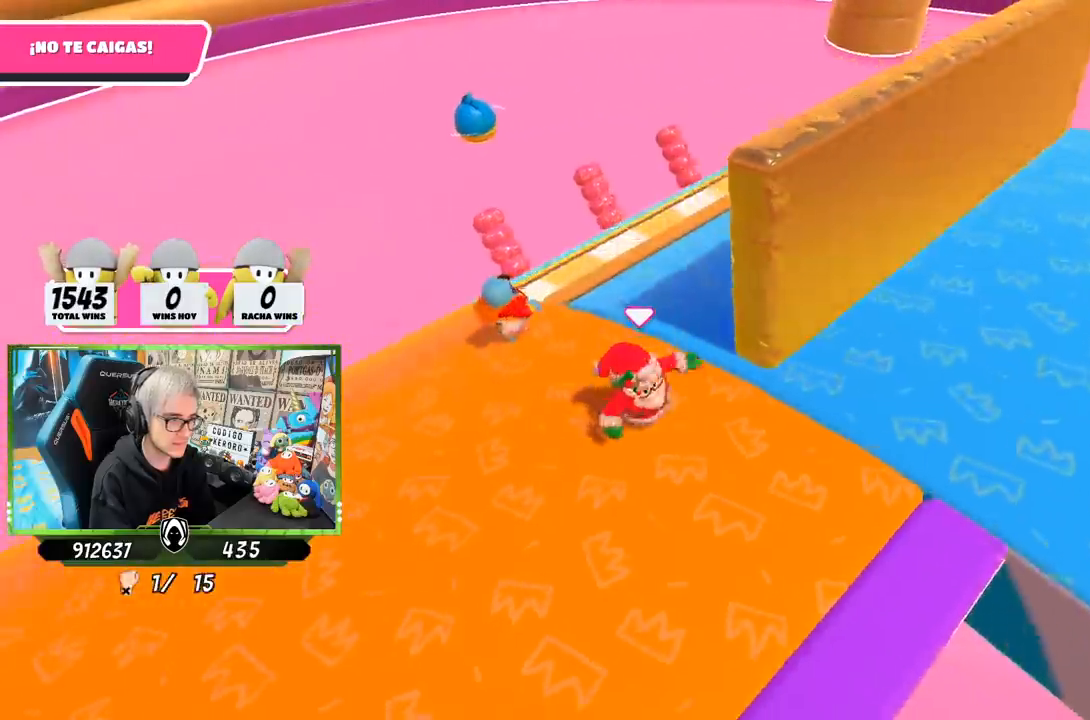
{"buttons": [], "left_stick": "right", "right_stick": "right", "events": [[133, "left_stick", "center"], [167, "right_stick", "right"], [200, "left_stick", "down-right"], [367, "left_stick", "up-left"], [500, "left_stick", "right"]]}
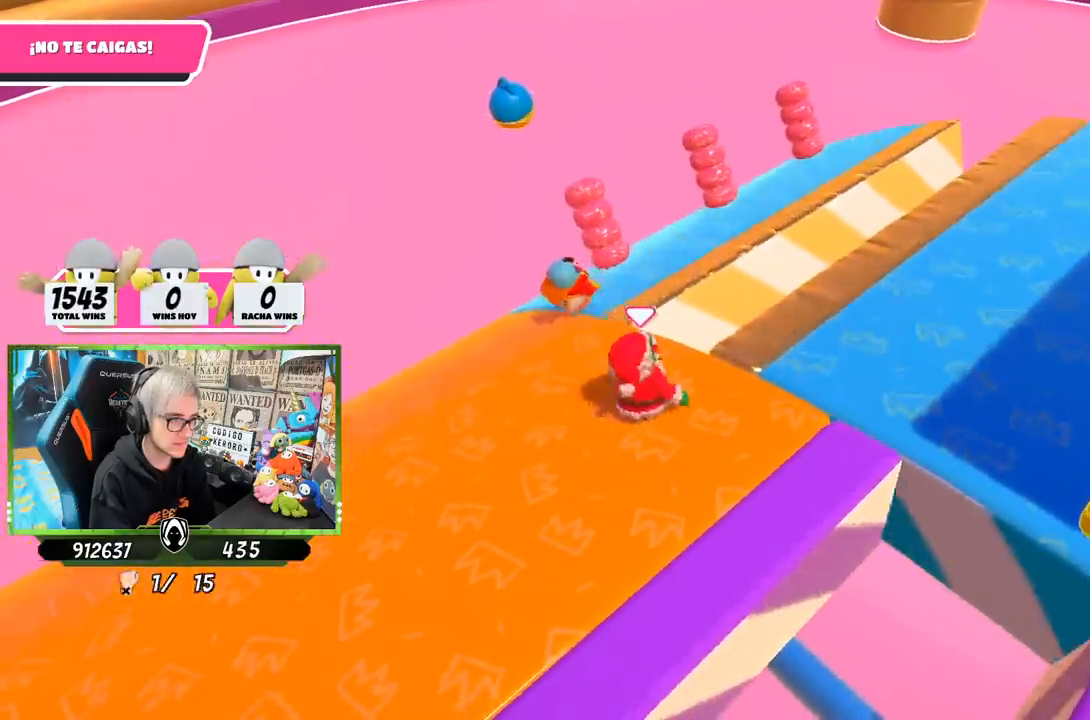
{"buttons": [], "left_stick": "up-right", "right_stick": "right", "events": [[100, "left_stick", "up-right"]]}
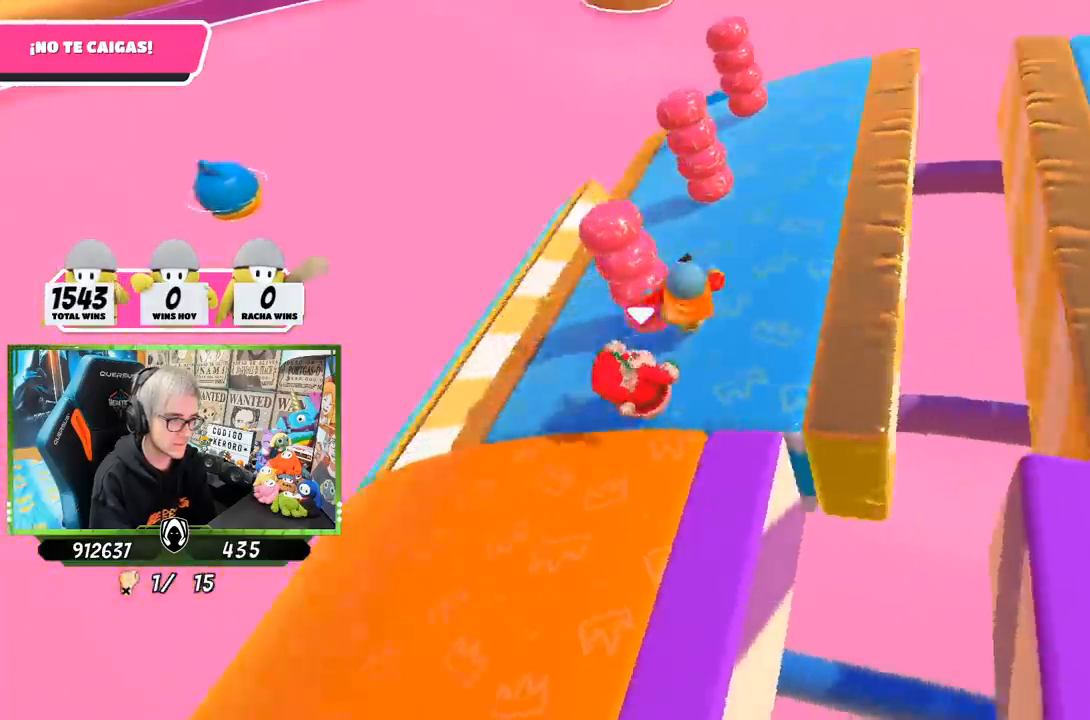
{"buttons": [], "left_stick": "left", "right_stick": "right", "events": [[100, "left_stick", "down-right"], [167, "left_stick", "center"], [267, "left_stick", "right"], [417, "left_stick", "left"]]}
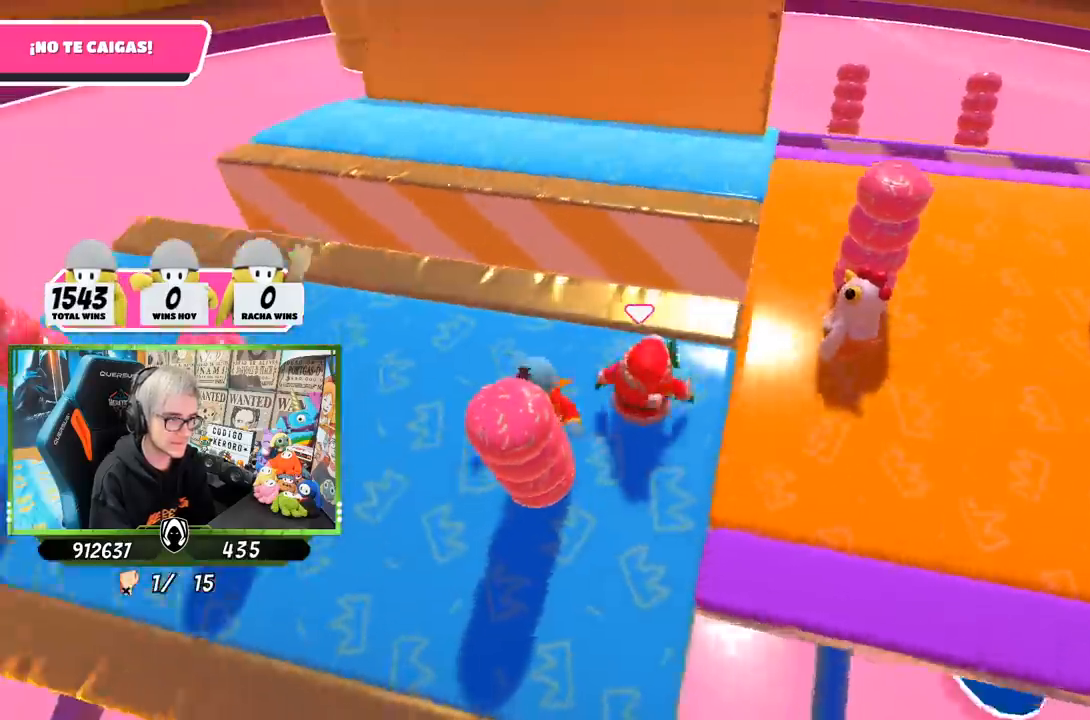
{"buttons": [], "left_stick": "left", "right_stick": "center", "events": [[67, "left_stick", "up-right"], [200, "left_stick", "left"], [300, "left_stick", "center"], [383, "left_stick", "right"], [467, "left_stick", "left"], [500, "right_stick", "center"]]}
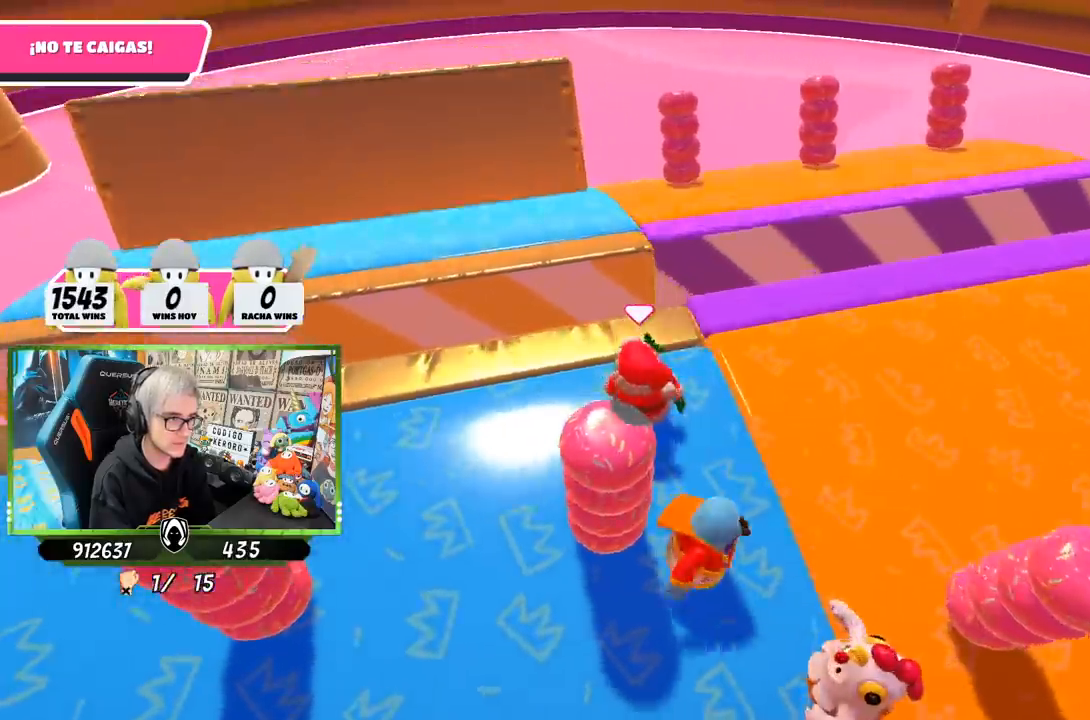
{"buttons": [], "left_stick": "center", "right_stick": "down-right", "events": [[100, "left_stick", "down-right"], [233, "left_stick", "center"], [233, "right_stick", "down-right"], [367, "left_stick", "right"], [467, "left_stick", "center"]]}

################

The whole listing above should be restated word for word, minus any images.

{"buttons": [], "left_stick": "right", "right_stick": "right", "events": [[133, "left_stick", "center"], [167, "right_stick", "right"], [200, "left_stick", "down-right"], [367, "left_stick", "up-left"], [500, "left_stick", "right"]]}
{"buttons": [], "left_stick": "up-right", "right_stick": "right", "events": [[100, "left_stick", "up-right"]]}
{"buttons": [], "left_stick": "left", "right_stick": "right", "events": [[100, "left_stick", "down-right"], [167, "left_stick", "center"], [267, "left_stick", "right"], [417, "left_stick", "left"]]}
{"buttons": [], "left_stick": "left", "right_stick": "center", "events": [[67, "left_stick", "up-right"], [200, "left_stick", "left"], [300, "left_stick", "center"], [383, "left_stick", "right"], [467, "left_stick", "left"], [500, "right_stick", "center"]]}
{"buttons": [], "left_stick": "center", "right_stick": "down-right", "events": [[100, "left_stick", "down-right"], [233, "left_stick", "center"], [233, "right_stick", "down-right"], [367, "left_stick", "right"], [467, "left_stick", "center"]]}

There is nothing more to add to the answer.